◆ Extrait retenu
::::::::

Un nouveau rapport rendu jeudi 20 juillet à France Stratégie constate une baisse des indemnités de licenciement sans cause réelle et sérieuse à compter de l'application du barème Macron. Le document revient également sur quelques tendances relatives à l'application des accords de performance collective et des ruptures conventionnelles collectives.

Une nouvelle étude pointe la baisse des indemnités de licenciement du fait du barème Macron
Selon les chercheurs, "les indemnités moyenne et médiane en mois de salaire ont davantage diminué dans les entreprises de 11 salariés ou plus. © Getty Images

A la suite d’appel à projet de recherche menée par France Stratégie dans le cadre du Comité d’évaluation des ordonnances Travail – désormais supprimé – un nouveau rapport vient d’être publié. Mené par Camille Signoretto, économiste du travail, et Raphaël Dalmasso, maître de conférence en droit du travail, – avec une équipe de chercheurs – le rapport revient sur plusieurs aspects de l’ordonnance Macron n° 2017-1387. Ce texte a donné satisfaction à une revendication des employeurs : la limitation du montant des indemnités de licenciement sans cause réelle et sérieuse demandées en justice par les salariés. Comme l’indique le titre du texte, l’ambition affichée est de « sécuriser » et rendre « prévisibles » les relations de travail.

::::::::

(Données tirées d'une collection)
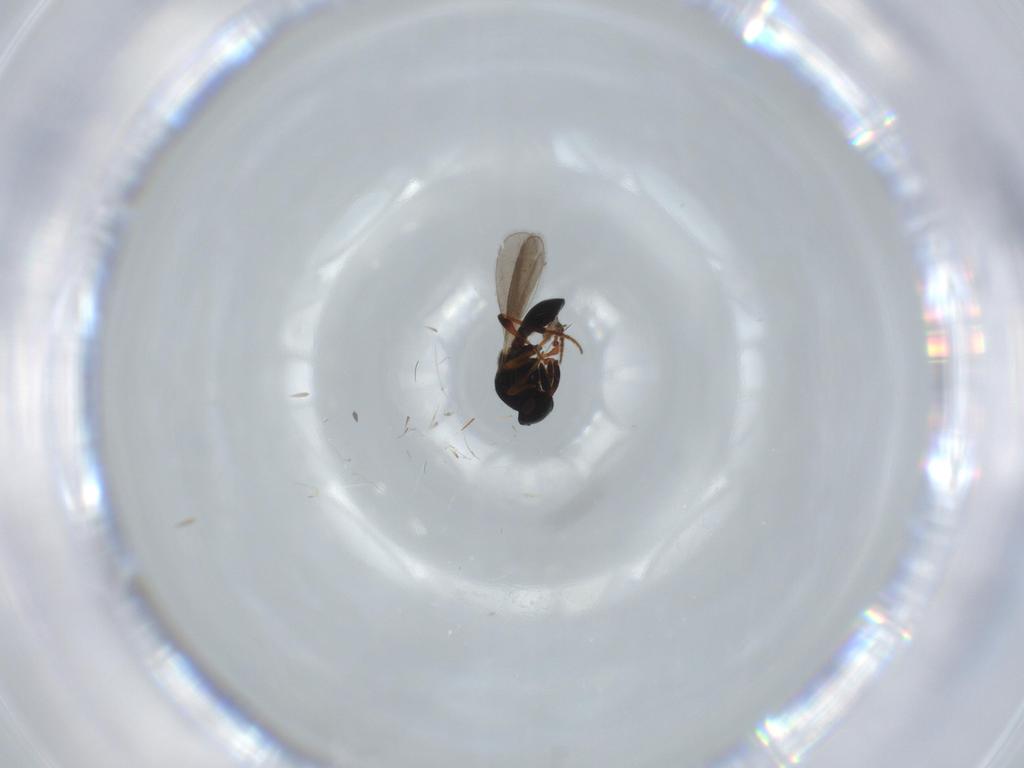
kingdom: Animalia
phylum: Arthropoda
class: Insecta
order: Hymenoptera
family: Platygastridae
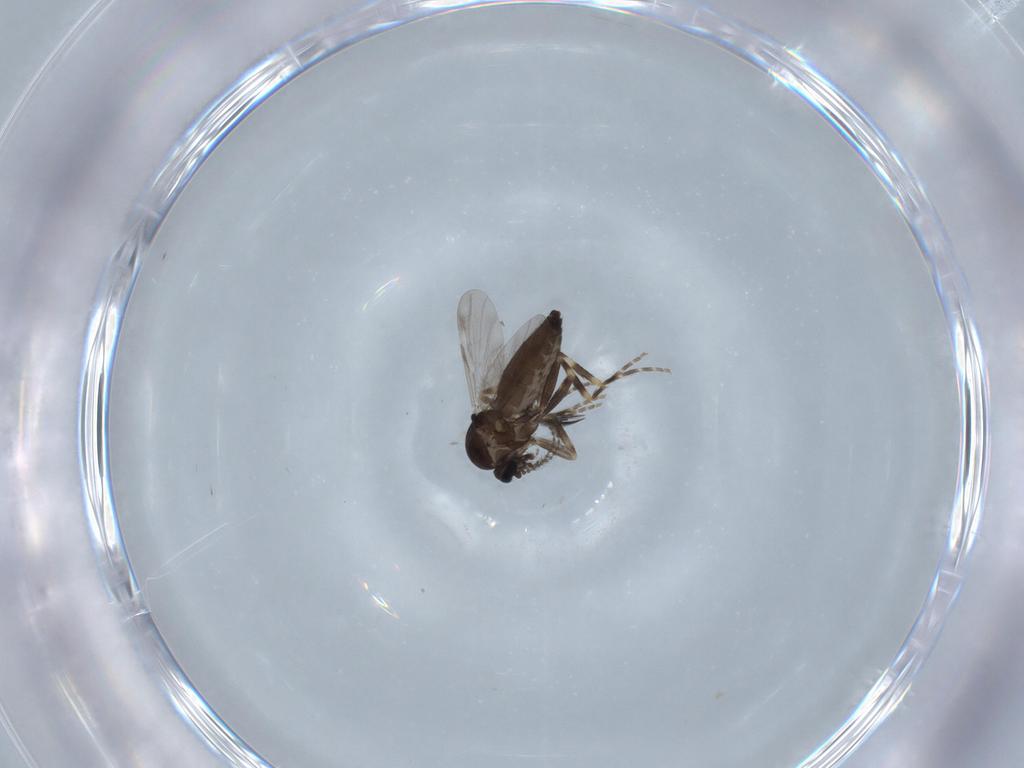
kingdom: Animalia
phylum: Arthropoda
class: Insecta
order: Diptera
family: Ceratopogonidae
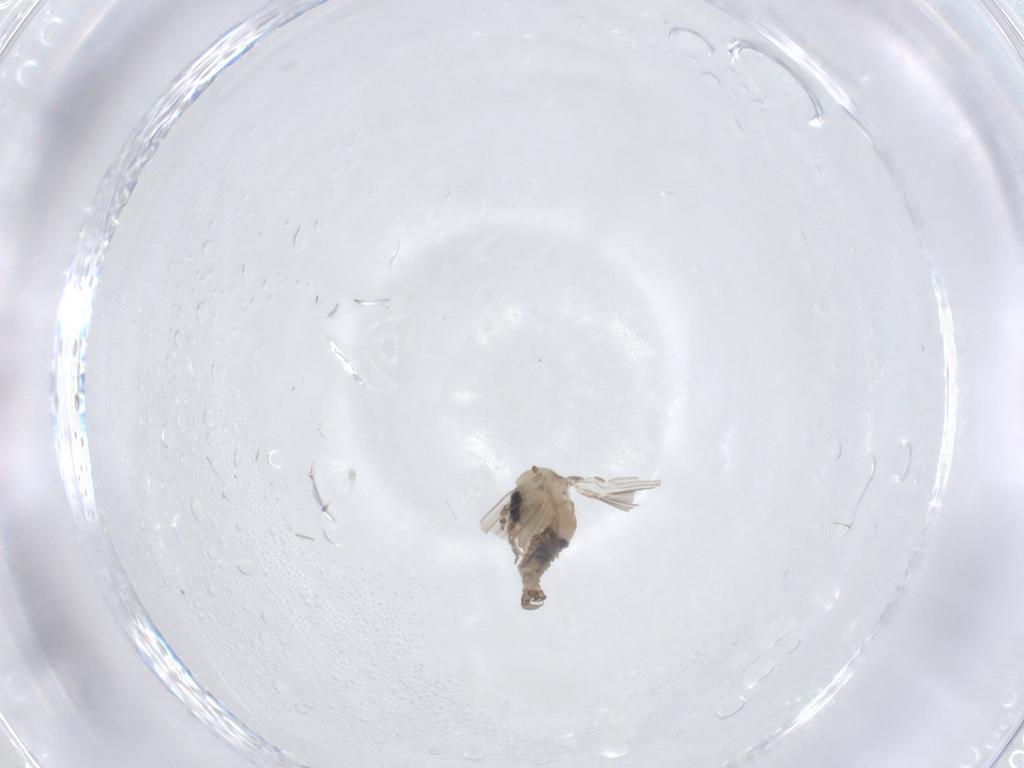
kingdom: Animalia
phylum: Arthropoda
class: Insecta
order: Diptera
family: Psychodidae
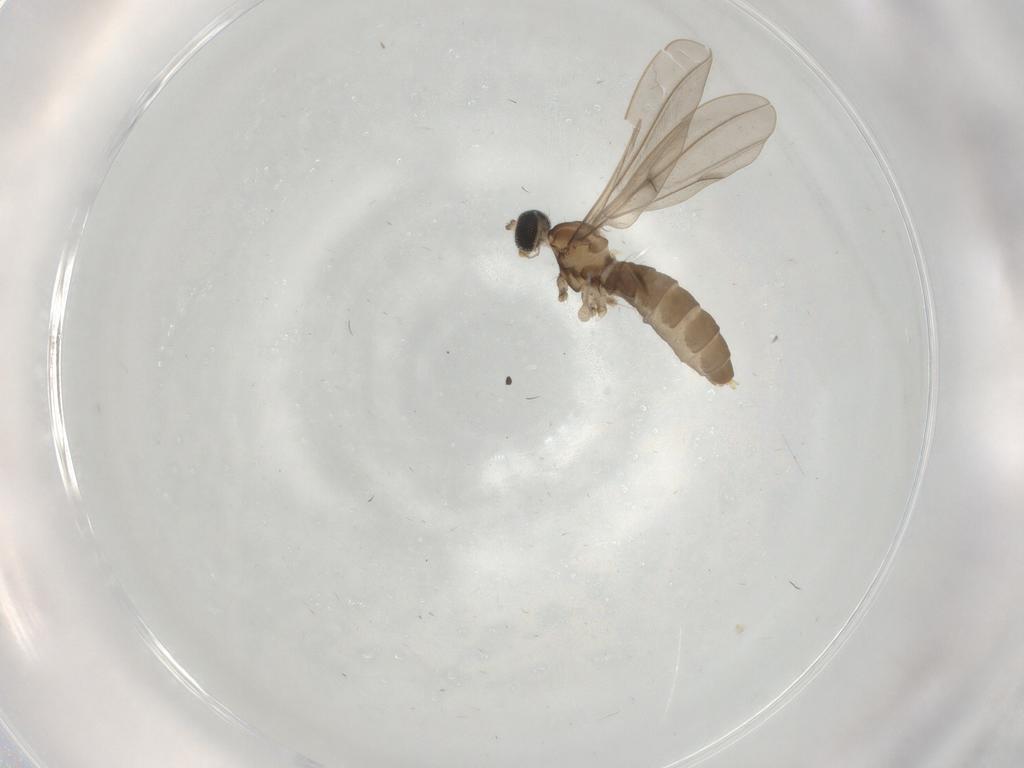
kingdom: Animalia
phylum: Arthropoda
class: Insecta
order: Diptera
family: Cecidomyiidae
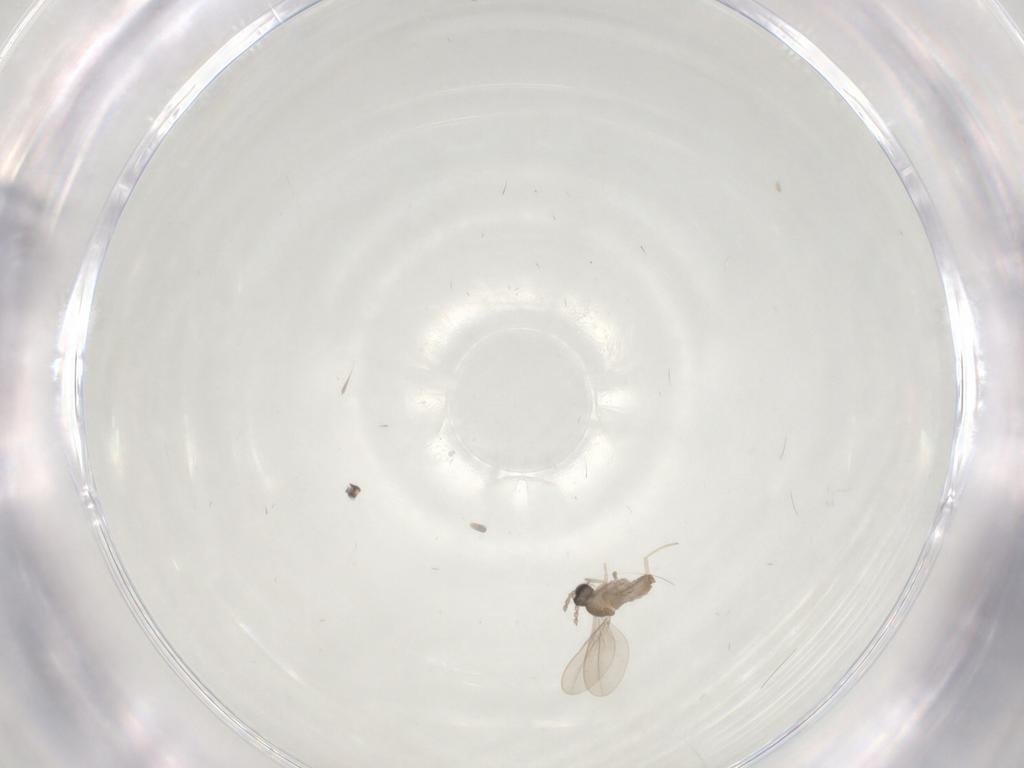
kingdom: Animalia
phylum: Arthropoda
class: Insecta
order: Diptera
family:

::::::::

◆ Travail à faire
Recopiez à l'identique le passage de l'extrait sur le barème Macron situé entre « Un nouveau rapport rendu » et « ruptures conventionnelles collectives. », ces deux bornes incluses. Le matériel présenté ici provient d'une autre source que l'extrait sur le barème Macron.

◆ Résultat attendu
Un nouveau rapport rendu jeudi 20 juillet à France Stratégie constate une baisse des indemnités de licenciement sans cause réelle et sérieuse à compter de l'application du barème Macron. Le document revient également sur quelques tendances relatives à l'application des accords de performance collective et des ruptures conventionnelles collectives.